Another close similarity between the GDPR and ISO/IEC 27701 is breach management. ISO standard’s incident management controls are almost the same as GDPR’s. There is one glaring exception, however, and that is the notification window. The GDPR has a standardized 72-hour window for companies to report a data breach, while the ISO standard does not include this window. However, there are workarounds for this shortcoming of the standard. Organizations can still fulfill the GDPR requirement by having a system that allows them to notify a regulator independently of the standard. In this way, the standard retains its usefulness outside of the EU but still has a failsafe in place that a company can use if they operate within the extended European state’s boundaries.
Acquiring ISO/IEC 27701 Certification
For organizations looking for a pathway towards certification, there are a few significant steps that the company must take:
1. Understand ISO/IEC 27001:2013
This standard deals with establishing an information security management system (ISMS) which will be the basis for getting ISO/IEC 27701 certification.
2. Establish a management framework
The management framework outlines the requirements an organization must meet to comply with ISO/IEC 27701. A company cannot seek ISO/IEC 27701 certification unless it already conforms to ISO/IEC 27001.
3. Perform a risk assessment
Where are the risks in your system? A risk assessment is a crucial step in figuring out where your data is most vulnerable. The organization must have a security baseline set up and then perform its risk audit in reference to that baseline.
4. Implement risk-management controls
Dealing with risk requires figuring out the best way to manage them. The organization should document its intention to address its risk and complete a Statement of Applicability report and a risk treatment plan. These reports are crucial as documentary evidence of risk assessment and mitigation.
5. Train employees
As mentioned before, employees are one of the weakest points of entry into a corporate system. Extensive employee training must be undertaken and documented.
6. Pinpoint the processes that apply to ISO/IEC 27701
As noted before, since ISO 27701 doesn’t require businesses to conform to every aspect, companies need to pinpoint which procedures apply.

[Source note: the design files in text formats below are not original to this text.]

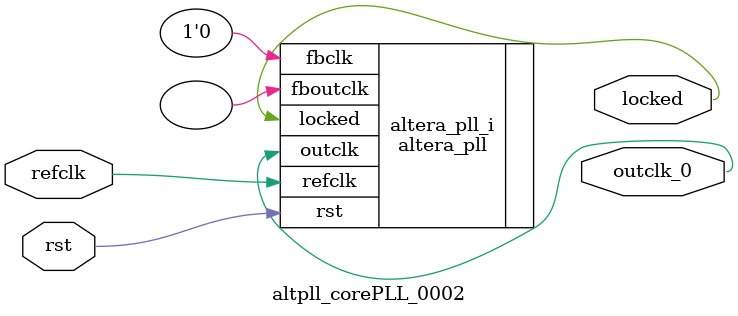
<source format=v>
`timescale 1ns/10ps
module  altpll_corePLL_0002(

	// interface 'refclk'
	input wire refclk,

	// interface 'reset'
	input wire rst,

	// interface 'outclk0'
	output wire outclk_0,

	// interface 'locked'
	output wire locked
);

	altera_pll #(
		.fractional_vco_multiplier("false"),
		.reference_clock_frequency("50.0 MHz"),
		.operation_mode("direct"),
		.number_of_clocks(1),
		.output_clock_frequency0("50.000000 MHz"),
		.phase_shift0("0 ps"),
		.duty_cycle0(50),
		.output_clock_frequency1("0 MHz"),
		.phase_shift1("0 ps"),
		.duty_cycle1(50),
		.output_clock_frequency2("0 MHz"),
		.phase_shift2("0 ps"),
		.duty_cycle2(50),
		.output_clock_frequency3("0 MHz"),
		.phase_shift3("0 ps"),
		.duty_cycle3(50),
		.output_clock_frequency4("0 MHz"),
		.phase_shift4("0 ps"),
		.duty_cycle4(50),
		.output_clock_frequency5("0 MHz"),
		.phase_shift5("0 ps"),
		.duty_cycle5(50),
		.output_clock_frequency6("0 MHz"),
		.phase_shift6("0 ps"),
		.duty_cycle6(50),
		.output_clock_frequency7("0 MHz"),
		.phase_shift7("0 ps"),
		.duty_cycle7(50),
		.output_clock_frequency8("0 MHz"),
		.phase_shift8("0 ps"),
		.duty_cycle8(50),
		.output_clock_frequency9("0 MHz"),
		.phase_shift9("0 ps"),
		.duty_cycle9(50),
		.output_clock_frequency10("0 MHz"),
		.phase_shift10("0 ps"),
		.duty_cycle10(50),
		.output_clock_frequency11("0 MHz"),
		.phase_shift11("0 ps"),
		.duty_cycle11(50),
		.output_clock_frequency12("0 MHz"),
		.phase_shift12("0 ps"),
		.duty_cycle12(50),
		.output_clock_frequency13("0 MHz"),
		.phase_shift13("0 ps"),
		.duty_cycle13(50),
		.output_clock_frequency14("0 MHz"),
		.phase_shift14("0 ps"),
		.duty_cycle14(50),
		.output_clock_frequency15("0 MHz"),
		.phase_shift15("0 ps"),
		.duty_cycle15(50),
		.output_clock_frequency16("0 MHz"),
		.phase_shift16("0 ps"),
		.duty_cycle16(50),
		.output_clock_frequency17("0 MHz"),
		.phase_shift17("0 ps"),
		.duty_cycle17(50),
		.pll_type("General"),
		.pll_subtype("General")
	) altera_pll_i (
		.rst	(rst),
		.outclk	({outclk_0}),
		.locked	(locked),
		.fboutclk	( ),
		.fbclk	(1'b0),
		.refclk	(refclk)
	);
endmodule


</source>
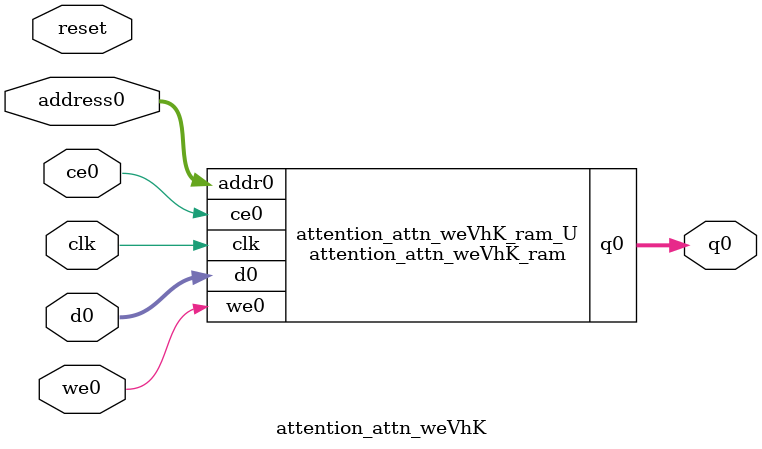
<source format=v>
`timescale 1 ns / 1 ps
module attention_attn_weVhK_ram (addr0, ce0, d0, we0, q0,  clk);

parameter DWIDTH = 32;
parameter AWIDTH = 7;
parameter MEM_SIZE = 96;

input[AWIDTH-1:0] addr0;
input ce0;
input[DWIDTH-1:0] d0;
input we0;
output reg[DWIDTH-1:0] q0;
input clk;

(* ram_style = "block" *)reg [DWIDTH-1:0] ram[0:MEM_SIZE-1];




always @(posedge clk)  
begin 
    if (ce0) begin
        if (we0) 
            ram[addr0] <= d0; 
        q0 <= ram[addr0];
    end
end


endmodule

`timescale 1 ns / 1 ps
module attention_attn_weVhK(
    reset,
    clk,
    address0,
    ce0,
    we0,
    d0,
    q0);

parameter DataWidth = 32'd32;
parameter AddressRange = 32'd96;
parameter AddressWidth = 32'd7;
input reset;
input clk;
input[AddressWidth - 1:0] address0;
input ce0;
input we0;
input[DataWidth - 1:0] d0;
output[DataWidth - 1:0] q0;



attention_attn_weVhK_ram attention_attn_weVhK_ram_U(
    .clk( clk ),
    .addr0( address0 ),
    .ce0( ce0 ),
    .we0( we0 ),
    .d0( d0 ),
    .q0( q0 ));

endmodule


</source>
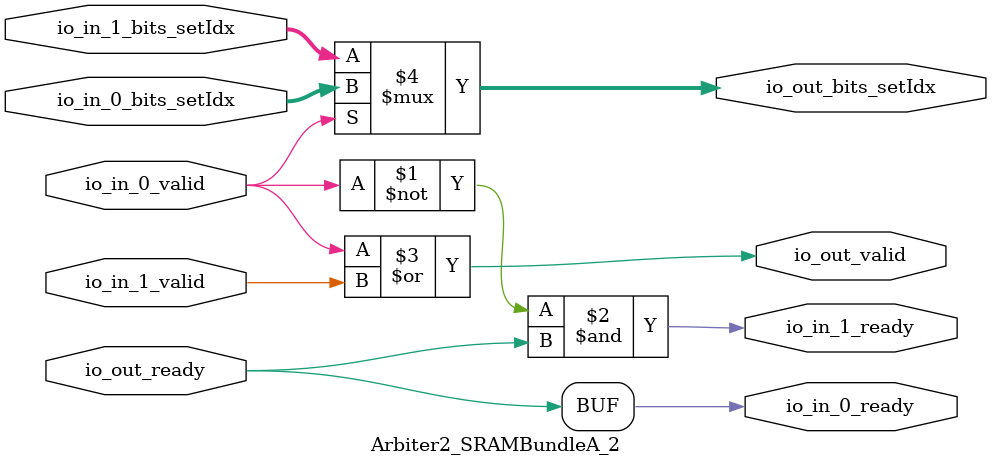
<source format=sv>
`ifndef RANDOMIZE
  `ifdef RANDOMIZE_MEM_INIT
    `define RANDOMIZE
  `endif // RANDOMIZE_MEM_INIT
`endif // not def RANDOMIZE
`ifndef RANDOMIZE
  `ifdef RANDOMIZE_REG_INIT
    `define RANDOMIZE
  `endif // RANDOMIZE_REG_INIT
`endif // not def RANDOMIZE

`ifndef RANDOM
  `define RANDOM $random
`endif // not def RANDOM

// Users can define INIT_RANDOM as general code that gets injected into the
// initializer block for modules with registers.
`ifndef INIT_RANDOM
  `define INIT_RANDOM
`endif // not def INIT_RANDOM

// If using random initialization, you can also define RANDOMIZE_DELAY to
// customize the delay used, otherwise 0.002 is used.
`ifndef RANDOMIZE_DELAY
  `define RANDOMIZE_DELAY 0.002
`endif // not def RANDOMIZE_DELAY

// Define INIT_RANDOM_PROLOG_ for use in our modules below.
`ifndef INIT_RANDOM_PROLOG_
  `ifdef RANDOMIZE
    `ifdef VERILATOR
      `define INIT_RANDOM_PROLOG_ `INIT_RANDOM
    `else  // VERILATOR
      `define INIT_RANDOM_PROLOG_ `INIT_RANDOM #`RANDOMIZE_DELAY begin end
    `endif // VERILATOR
  `else  // RANDOMIZE
    `define INIT_RANDOM_PROLOG_
  `endif // RANDOMIZE
`endif // not def INIT_RANDOM_PROLOG_

// Include register initializers in init blocks unless synthesis is set
`ifndef SYNTHESIS
  `ifndef ENABLE_INITIAL_REG_
    `define ENABLE_INITIAL_REG_
  `endif // not def ENABLE_INITIAL_REG_
`endif // not def SYNTHESIS

// Include rmemory initializers in init blocks unless synthesis is set
`ifndef SYNTHESIS
  `ifndef ENABLE_INITIAL_MEM_
    `define ENABLE_INITIAL_MEM_
  `endif // not def ENABLE_INITIAL_MEM_
`endif // not def SYNTHESIS

// Standard header to adapt well known macros for prints and assertions.

// Users can define 'ASSERT_VERBOSE_COND' to add an extra gate to assert error printing.
`ifndef ASSERT_VERBOSE_COND_
  `ifdef ASSERT_VERBOSE_COND
    `define ASSERT_VERBOSE_COND_ (`ASSERT_VERBOSE_COND)
  `else  // ASSERT_VERBOSE_COND
    `define ASSERT_VERBOSE_COND_ 1
  `endif // ASSERT_VERBOSE_COND
`endif // not def ASSERT_VERBOSE_COND_

// Users can define 'STOP_COND' to add an extra gate to stop conditions.
`ifndef STOP_COND_
  `ifdef STOP_COND
    `define STOP_COND_ (`STOP_COND)
  `else  // STOP_COND
    `define STOP_COND_ 1
  `endif // STOP_COND
`endif // not def STOP_COND_

module Arbiter2_SRAMBundleA_2(	// src/main/scala/chisel3/util/Arbiter.scala:133:7
  output        io_in_0_ready,	// src/main/scala/chisel3/util/Arbiter.scala:140:14
  input         io_in_0_valid,	// src/main/scala/chisel3/util/Arbiter.scala:140:14
  input  [11:0] io_in_0_bits_setIdx,	// src/main/scala/chisel3/util/Arbiter.scala:140:14
  output        io_in_1_ready,	// src/main/scala/chisel3/util/Arbiter.scala:140:14
  input         io_in_1_valid,	// src/main/scala/chisel3/util/Arbiter.scala:140:14
  input  [11:0] io_in_1_bits_setIdx,	// src/main/scala/chisel3/util/Arbiter.scala:140:14
  input         io_out_ready,	// src/main/scala/chisel3/util/Arbiter.scala:140:14
  output        io_out_valid,	// src/main/scala/chisel3/util/Arbiter.scala:140:14
  output [11:0] io_out_bits_setIdx	// src/main/scala/chisel3/util/Arbiter.scala:140:14
);

  assign io_in_0_ready = io_out_ready;	// src/main/scala/chisel3/util/Arbiter.scala:133:7
  assign io_in_1_ready = ~io_in_0_valid & io_out_ready;	// src/main/scala/chisel3/util/Arbiter.scala:45:78, :133:7, :153:19
  assign io_out_valid = io_in_0_valid | io_in_1_valid;	// src/main/scala/chisel3/util/Arbiter.scala:133:7, :154:31
  assign io_out_bits_setIdx = io_in_0_valid ? io_in_0_bits_setIdx : io_in_1_bits_setIdx;	// src/main/scala/chisel3/util/Arbiter.scala:133:7, :143:15, :145:26, :147:19
endmodule


</source>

7. Ensure the processes conform
The organization must go through the guidelines outlined in the standard and deal with any issues they encounter.
8. Monitor and review
After a single cycle, the organization headed by the ISO/IEC 27701 champion should outline the information they collected and review it to see where the system can be improved.
9. Implement changes
The organization should be able to discuss and develop relevant changes to improve the organization’s handling of PII, and those changes should be implemented in the relevant processes.
10. Seek external certification
Audits by a third-party are necessary for an organization to achieve final certification.
The ISO/IEC 27701 certification works on the principle of constant improvement. It is still a relatively new standard, and many businesses have not realized how important it can be as a selling point. However, with so many users concerned about what goes on with their PII, it may become even more vital to twenty-first-century businesses.